HOW TO COMPLETE THIS TASK
Quote all lines below exactly. Images stay out.

DATA BELOW
________________________

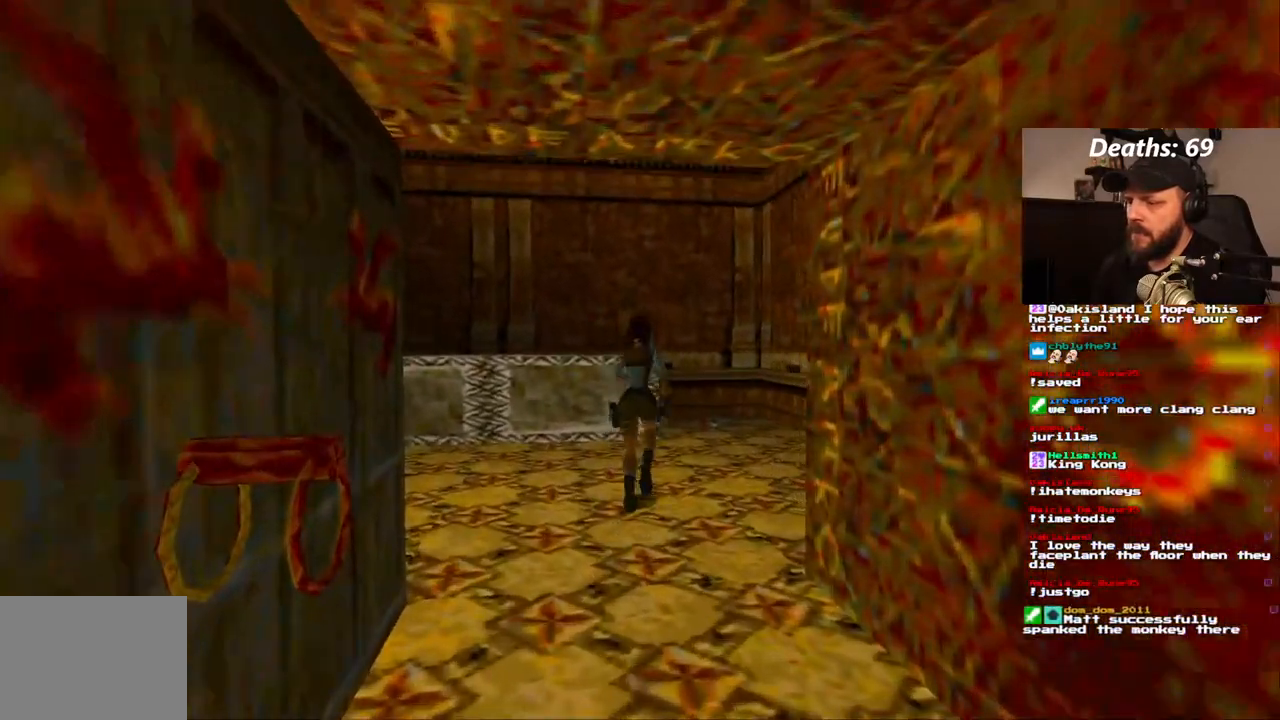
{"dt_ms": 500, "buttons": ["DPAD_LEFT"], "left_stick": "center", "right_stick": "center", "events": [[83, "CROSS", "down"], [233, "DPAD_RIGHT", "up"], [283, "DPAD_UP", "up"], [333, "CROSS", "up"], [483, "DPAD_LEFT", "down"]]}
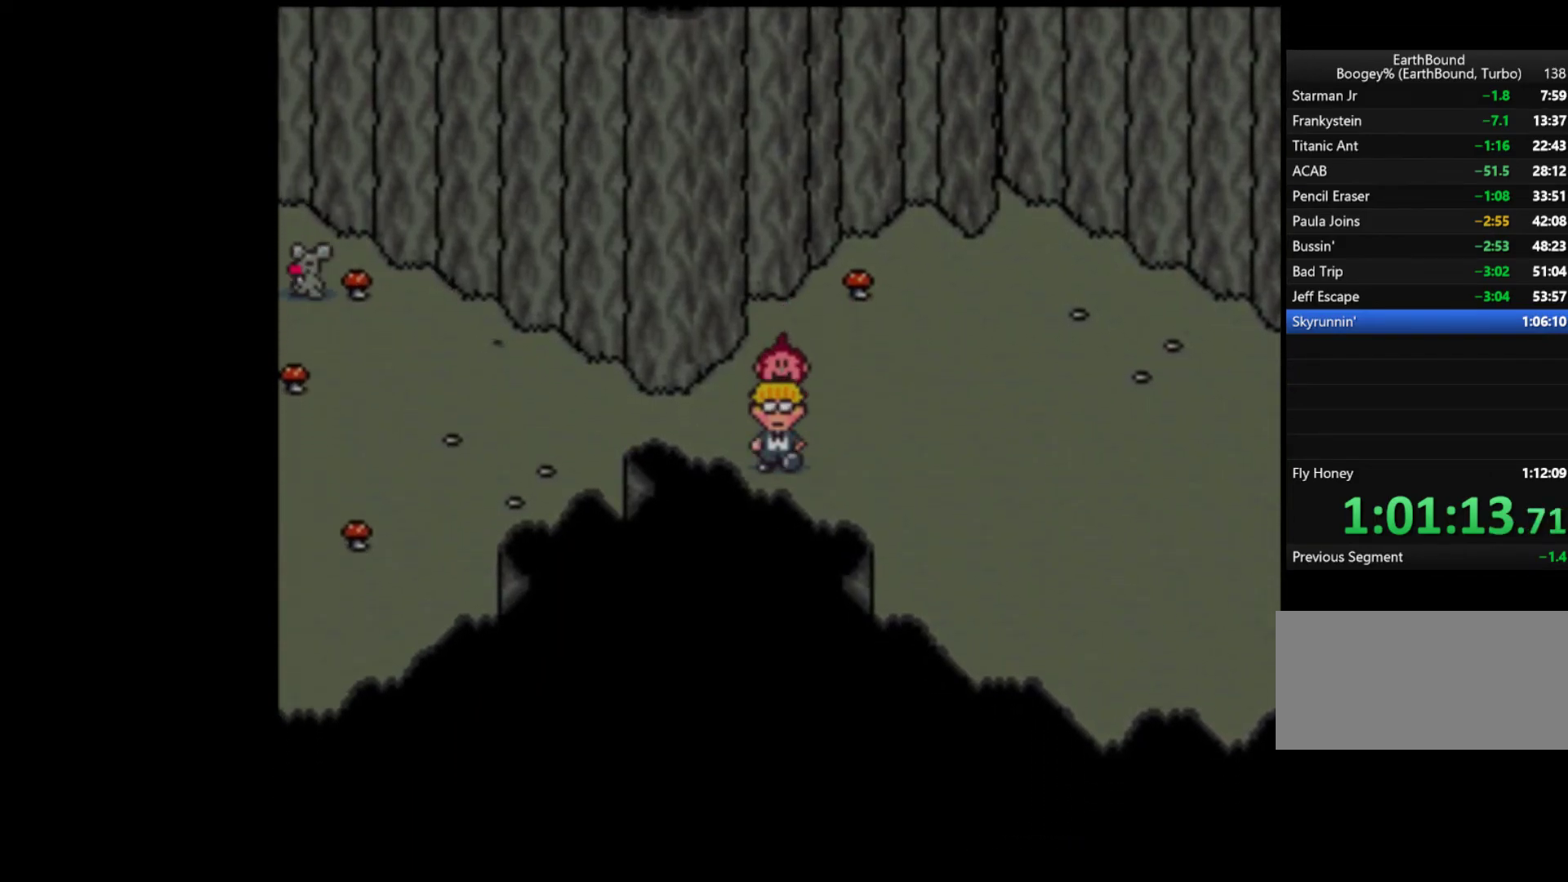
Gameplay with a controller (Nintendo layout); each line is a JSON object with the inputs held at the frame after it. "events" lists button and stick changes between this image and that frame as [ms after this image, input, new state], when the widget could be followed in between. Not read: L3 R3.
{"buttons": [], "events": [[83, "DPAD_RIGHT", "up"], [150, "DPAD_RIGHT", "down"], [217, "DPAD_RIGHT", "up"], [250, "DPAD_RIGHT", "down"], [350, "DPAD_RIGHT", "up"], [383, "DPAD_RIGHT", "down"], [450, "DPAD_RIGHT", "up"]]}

________________________

THE ANSWER
{"dt_ms": 500, "buttons": ["DPAD_LEFT"], "left_stick": "center", "right_stick": "center", "events": [[83, "CROSS", "down"], [233, "DPAD_RIGHT", "up"], [283, "DPAD_UP", "up"], [333, "CROSS", "up"], [483, "DPAD_LEFT", "down"]]}
Gameplay with a controller (Nintendo layout); each line is a JSON object with the inputs held at the frame after it. "events" lists button and stick changes between this image and that frame as [ms after this image, input, new state], when the widget could be followed in between. Not read: L3 R3.
{"buttons": [], "events": [[83, "DPAD_RIGHT", "up"], [150, "DPAD_RIGHT", "down"], [217, "DPAD_RIGHT", "up"], [250, "DPAD_RIGHT", "down"], [350, "DPAD_RIGHT", "up"], [383, "DPAD_RIGHT", "down"], [450, "DPAD_RIGHT", "up"]]}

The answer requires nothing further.